Me Mark Howard, QC, qui représentait Betamax lors des plaidoiries, était catégorique sur le fait que la décision du tribunal de Singapour était juste et qu’il était inapproprié pour la Cour Suprême d’intervenir dans cette décision. « Something had gone wrong in Supreme Court’s reason », avait-il argué. Le représentant légal de la STC, Me Alain Choo Choy, QC, avait pour sa part maintenu que la Cour Suprême a le droit d’intervenir dans une décision arbitrale et annuler l’award.

Réactions

Xavier-Luc Duval : « C’était une obstination politique »

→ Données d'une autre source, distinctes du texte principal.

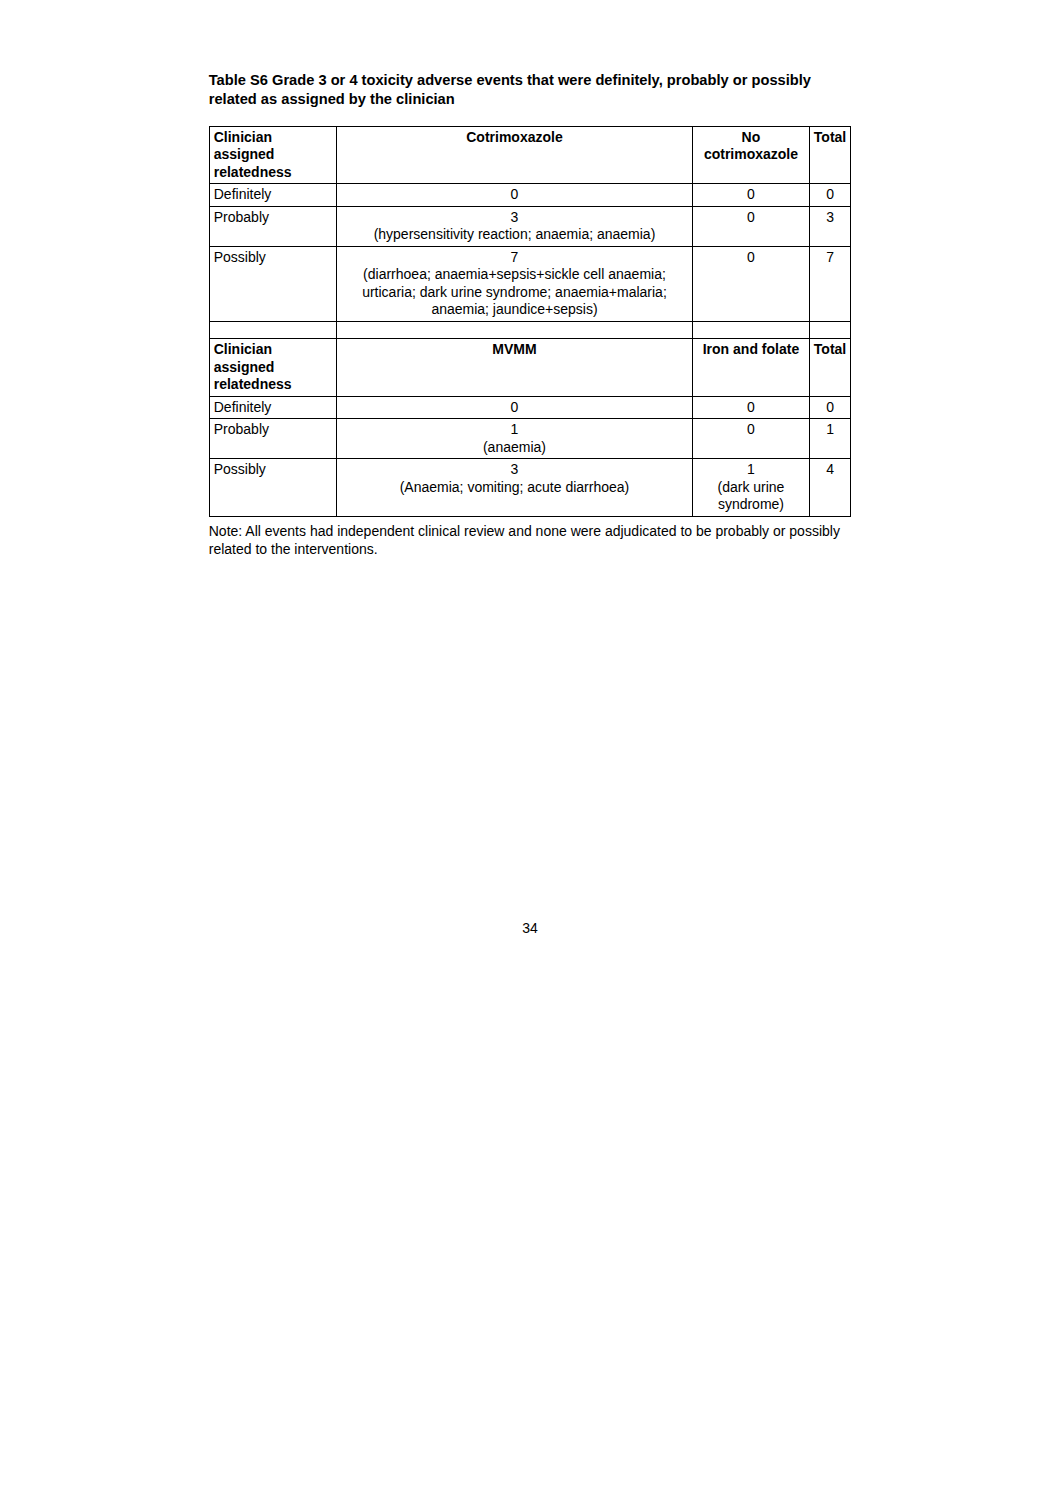Table S6 Grade 3 or 4 toxicity adverse events that were definitely, probably or possibly related as assigned by the clinician
| Clinician assigned relatedness | Cotrimoxazole | No cotrimoxazole | Total |
| --- | --- | --- | --- |
| Definitely | 0 | 0 | 0 |
| Probably | 3 (hypersensitivity reaction; anaemia; anaemia) | 0 | 3 |
| Possibly | 7 (diarrhoea; anaemia+sepsis+sickle cell anaemia; urticaria; dark urine syndrome; anaemia+malaria; anaemia; jaundice+sepsis) | 0 | 7 |
| Clinician assigned relatedness | MVMM | Iron and folate | Total |
| Definitely | 0 | 0 | 0 |
| Probably | 1 (anaemia) | 0 | 1 |
| Possibly | 3 (Anaemia; vomiting; acute diarrhoea) | 1 (dark urine syndrome) | 4 |
Note: All events had independent clinical review and none were adjudicated to be probably or possibly related to the interventions.
34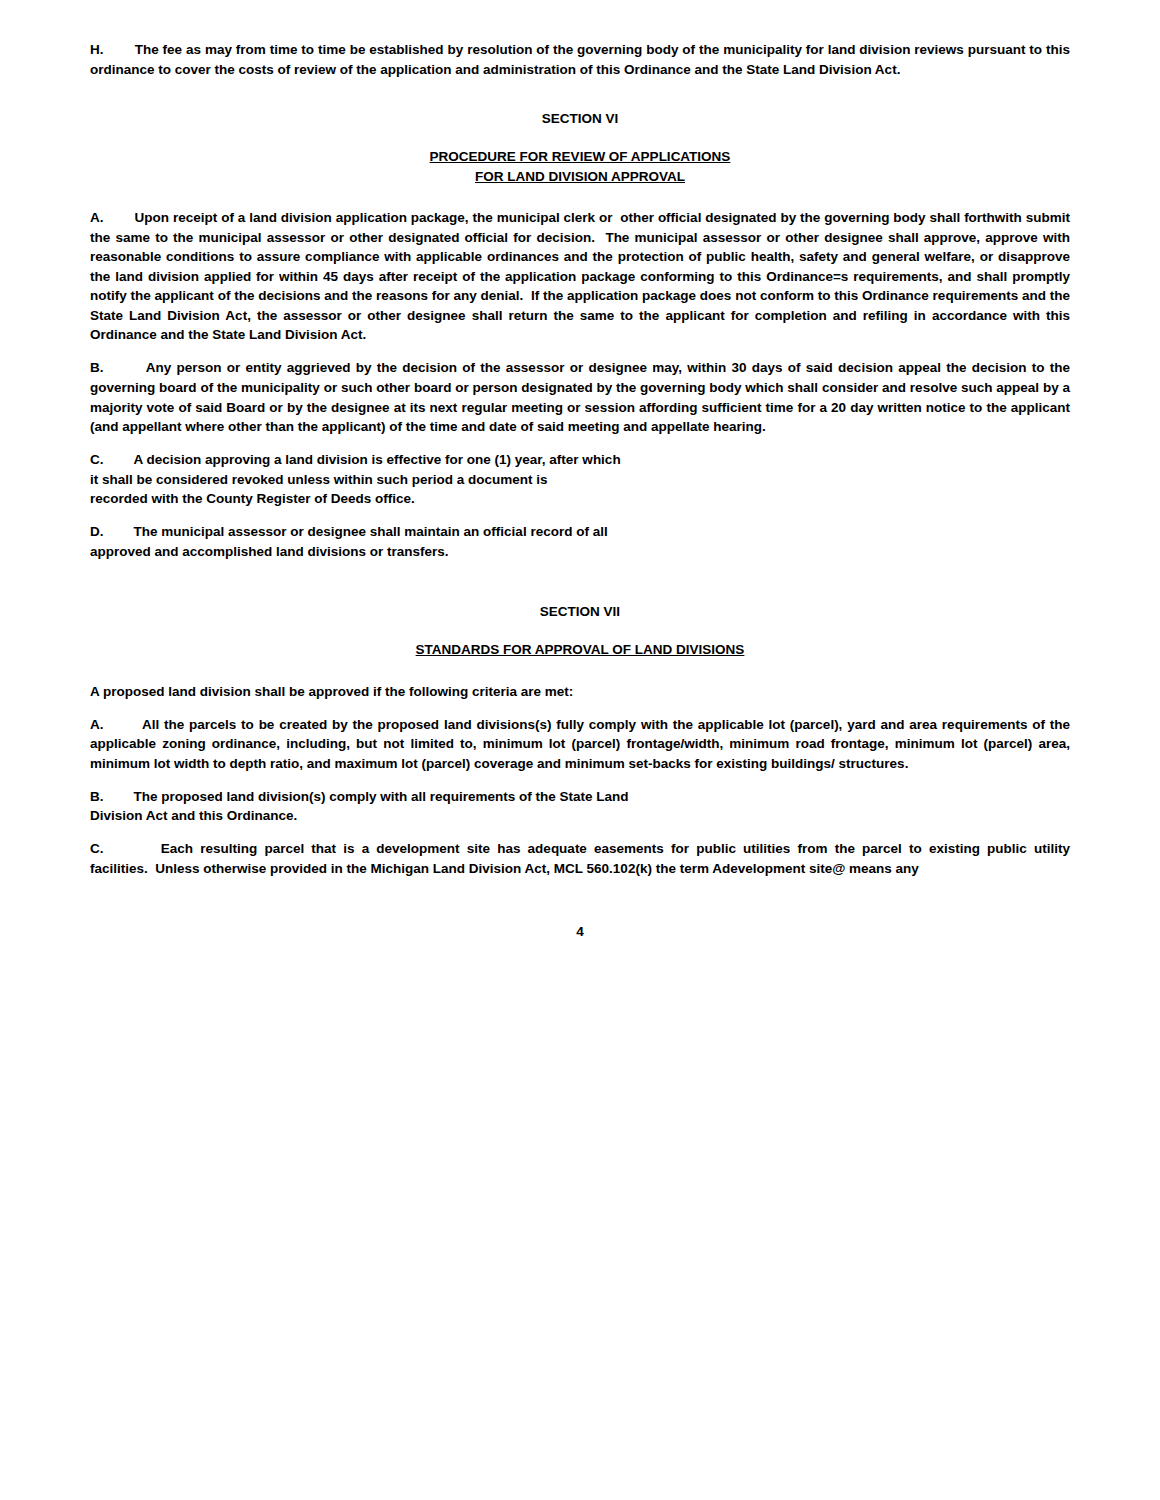H. The fee as may from time to time be established by resolution of the governing body of the municipality for land division reviews pursuant to this ordinance to cover the costs of review of the application and administration of this Ordinance and the State Land Division Act.
SECTION VI
PROCEDURE FOR REVIEW OF APPLICATIONS
FOR LAND DIVISION APPROVAL
A. Upon receipt of a land division application package, the municipal clerk or other official designated by the governing body shall forthwith submit the same to the municipal assessor or other designated official for decision. The municipal assessor or other designee shall approve, approve with reasonable conditions to assure compliance with applicable ordinances and the protection of public health, safety and general welfare, or disapprove the land division applied for within 45 days after receipt of the application package conforming to this Ordinance=s requirements, and shall promptly notify the applicant of the decisions and the reasons for any denial. If the application package does not conform to this Ordinance requirements and the State Land Division Act, the assessor or other designee shall return the same to the applicant for completion and refiling in accordance with this Ordinance and the State Land Division Act.
B. Any person or entity aggrieved by the decision of the assessor or designee may, within 30 days of said decision appeal the decision to the governing board of the municipality or such other board or person designated by the governing body which shall consider and resolve such appeal by a majority vote of said Board or by the designee at its next regular meeting or session affording sufficient time for a 20 day written notice to the applicant (and appellant where other than the applicant) of the time and date of said meeting and appellate hearing.
C. A decision approving a land division is effective for one (1) year, after which
it shall be considered revoked unless within such period a document is
recorded with the County Register of Deeds office.
D. The municipal assessor or designee shall maintain an official record of all
approved and accomplished land divisions or transfers.
SECTION VII
STANDARDS FOR APPROVAL OF LAND DIVISIONS
A proposed land division shall be approved if the following criteria are met:
A. All the parcels to be created by the proposed land divisions(s) fully comply with the applicable lot (parcel), yard and area requirements of the applicable zoning ordinance, including, but not limited to, minimum lot (parcel) frontage/width, minimum road frontage, minimum lot (parcel) area, minimum lot width to depth ratio, and maximum lot (parcel) coverage and minimum set-backs for existing buildings/ structures.
B. The proposed land division(s) comply with all requirements of the State Land
Division Act and this Ordinance.
C. Each resulting parcel that is a development site has adequate easements for public utilities from the parcel to existing public utility facilities. Unless otherwise provided in the Michigan Land Division Act, MCL 560.102(k) the term Adevelopment site@ means any
4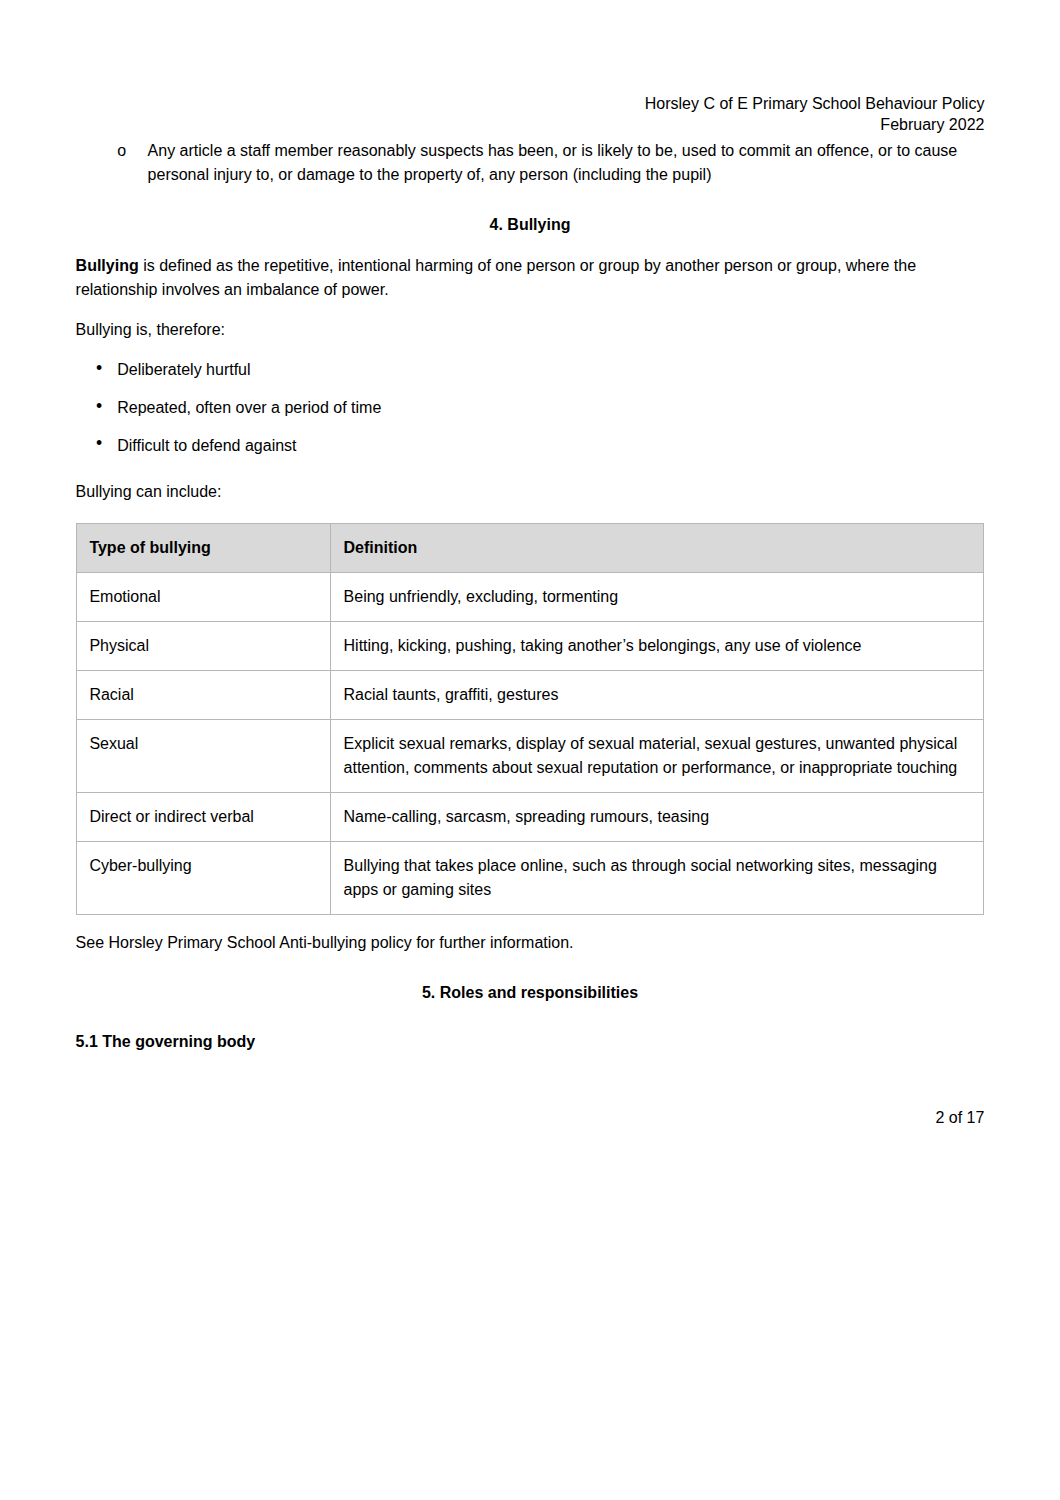Horsley C of E Primary School Behaviour Policy
February 2022
o Any article a staff member reasonably suspects has been, or is likely to be, used to commit an offence, or to cause personal injury to, or damage to the property of, any person (including the pupil)
4. Bullying
Bullying is defined as the repetitive, intentional harming of one person or group by another person or group, where the relationship involves an imbalance of power.
Bullying is, therefore:
Deliberately hurtful
Repeated, often over a period of time
Difficult to defend against
Bullying can include:
| Type of bullying | Definition |
| --- | --- |
| Emotional | Being unfriendly, excluding, tormenting |
| Physical | Hitting, kicking, pushing, taking another’s belongings, any use of violence |
| Racial | Racial taunts, graffiti, gestures |
| Sexual | Explicit sexual remarks, display of sexual material, sexual gestures, unwanted physical attention, comments about sexual reputation or performance, or inappropriate touching |
| Direct or indirect verbal | Name-calling, sarcasm, spreading rumours, teasing |
| Cyber-bullying | Bullying that takes place online, such as through social networking sites, messaging apps or gaming sites |
See Horsley Primary School Anti-bullying policy for further information.
5. Roles and responsibilities
5.1 The governing body
2 of 17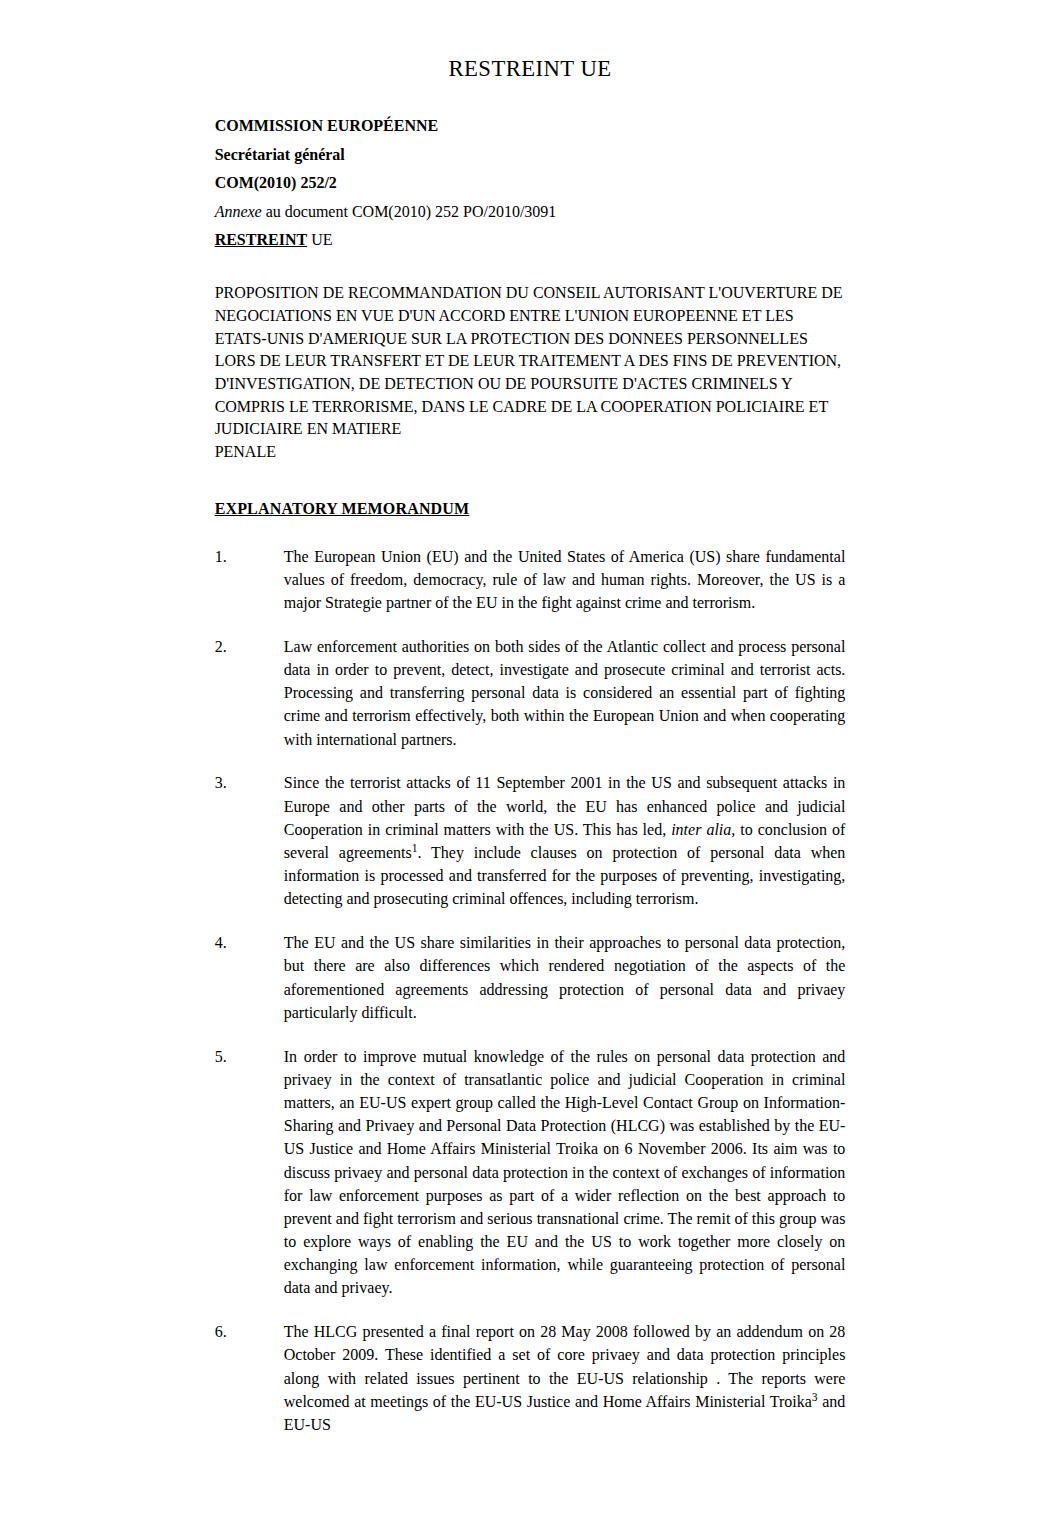RESTREINT UE
COMMISSION EUROPÉENNE
Secrétariat général
COM(2010) 252/2
Annexe au document COM(2010) 252 PO/2010/3091
RESTREINT UE
PROPOSITION DE RECOMMANDATION DU CONSEIL AUTORISANT L'OUVERTURE DE NEGOCIATIONS EN VUE D'UN ACCORD ENTRE L'UNION EUROPEENNE ET LES ETATS-UNIS D'AMERIQUE SUR LA PROTECTION DES DONNEES PERSONNELLES LORS DE LEUR TRANSFERT ET DE LEUR TRAITEMENT A DES FINS DE PREVENTION, D'INVESTIGATION, DE DETECTION OU DE POURSUITE D'ACTES CRIMINELS Y COMPRIS LE TERRORISME, DANS LE CADRE DE LA COOPERATION POLICIAIRE ET JUDICIAIRE EN MATIERE
PENALE
EXPLANATORY MEMORANDUM
The European Union (EU) and the United States of America (US) share fundamental values of freedom, democracy, rule of law and human rights. Moreover, the US is a major Strategie partner of the EU in the fight against crime and terrorism.
Law enforcement authorities on both sides of the Atlantic collect and process personal data in order to prevent, detect, investigate and prosecute criminal and terrorist acts. Processing and transferring personal data is considered an essential part of fighting crime and terrorism effectively, both within the European Union and when cooperating with international partners.
Since the terrorist attacks of 11 September 2001 in the US and subsequent attacks in Europe and other parts of the world, the EU has enhanced police and judicial Cooperation in criminal matters with the US. This has led, inter alia, to conclusion of several agreements1. They include clauses on protection of personal data when information is processed and transferred for the purposes of preventing, investigating, detecting and prosecuting criminal offences, including terrorism.
The EU and the US share similarities in their approaches to personal data protection, but there are also differences which rendered negotiation of the aspects of the aforementioned agreements addressing protection of personal data and privaey particularly difficult.
In order to improve mutual knowledge of the rules on personal data protection and privaey in the context of transatlantic police and judicial Cooperation in criminal matters, an EU-US expert group called the High-Level Contact Group on Information-Sharing and Privaey and Personal Data Protection (HLCG) was established by the EU-US Justice and Home Affairs Ministerial Troika on 6 November 2006. Its aim was to discuss privaey and personal data protection in the context of exchanges of information for law enforcement purposes as part of a wider reflection on the best approach to prevent and fight terrorism and serious transnational crime. The remit of this group was to explore ways of enabling the EU and the US to work together more closely on exchanging law enforcement information, while guaranteeing protection of personal data and privaey.
The HLCG presented a final report on 28 May 2008 followed by an addendum on 28 October 2009. These identified a set of core privaey and data protection principles along with related issues pertinent to the EU-US relationship . The reports were welcomed at meetings of the EU-US Justice and Home Affairs Ministerial Troika3 and EU-US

« Juste après les élections de 2014, on a eu un mouvement qui voulait à tout prix casser le contrat de Betamax. En tant que numéro 2 du gouvernement de l’époque, j’avais conseillé de ne pas se précipiter et de prendre les conseils qu’il fallait. Je me souviens également que le Solicitor General avait prédit qu’on allait droit au mur et il avait conseillé de ne pas prendre cette direction.
«  J’avais supplié mes collègues à l’époque de bien étudier la question avant de résilier le contrat de Betamax. Mais il me semble que l’Attorney General Ravi Yerrigadoo, qui était le chef hiérarchique du Solicitor General, avait renversé cet avis et a entamé la démarche menant à cette résiliation du contrat Betamax. Nous en sommes là aujourd’hui en raison de l’obstination politique qu’il y avait derrière. C’est triste pour les contribuables qu’il faudra payer des milliards à Betamax, plus les intérêts et les costs, soit environ Rs 5,6 milliards »

Navin Ramgoolam : « Ala kot vanzans amenn zot »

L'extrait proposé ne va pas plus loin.